Art Painting

Rembrandt paintings heist at Taft Museum bungled in 1973

On Tuesday, Dec. 18, 1973, at 1:57 a.m., two adult males wearing ski masks and gloves pointed a pistol at a night watchman at the Taft Museum of Art and forced him to just take them inside to the 2nd-floor gallery. They taped his arms and legs to a chair, then stole two paintings and still left.

The paintings, “Man Leaning on a Sill” and “Portrait of an Aged Girl,” were being by Rembrandt, the revered Dutch Old Master painter, dating to the 1640s. They had been aspect of the art collection at 316 Pike Street and experienced been bequeathed to the men and women of Cincinnati by Charles Phelps Taft in 1927. They had been appraised for insurance policies reasons for $250,000 and $80,000, respectively.
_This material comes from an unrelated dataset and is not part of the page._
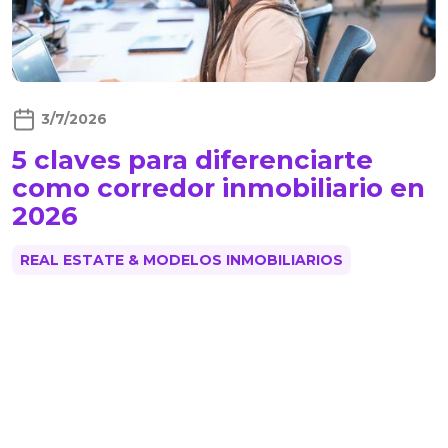
3/7/2026
5 claves para diferenciarte
como corredor inmobiliario en
2026
REAL ESTATE & MODELOS INMOBILIARIOS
The theft made splashy headlines. “Two Taft Rembrandts Stolen.” “Art Theft Triggers Worldwide Hunt.” The Cincinnati law enforcement worked with the FBI and Interpol in hopes of recovering the paintings, which could be bought on the black marketplace or ransomed.

December 1973: "Man Leaning on a Sill" by Rembrandt at the Taft Museum.
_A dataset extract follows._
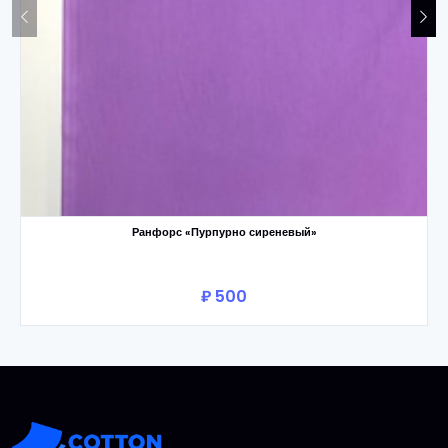
Ранфорс «Пурпурно сиреневый»
₽ 500
В корзину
Enquirer art critic Owen Findsen puzzled why the thieves had “selected two paintings of lesser worth than other folks they could have taken.” They experienced ignored the much more major Rembrandt, “Portrait of a Gentleman Mounting from His Chair,” which was temporarily exhibited with a companion portrait from the Metropolitan Museum of Art in New York and was getting proven on a distinct ground than usual.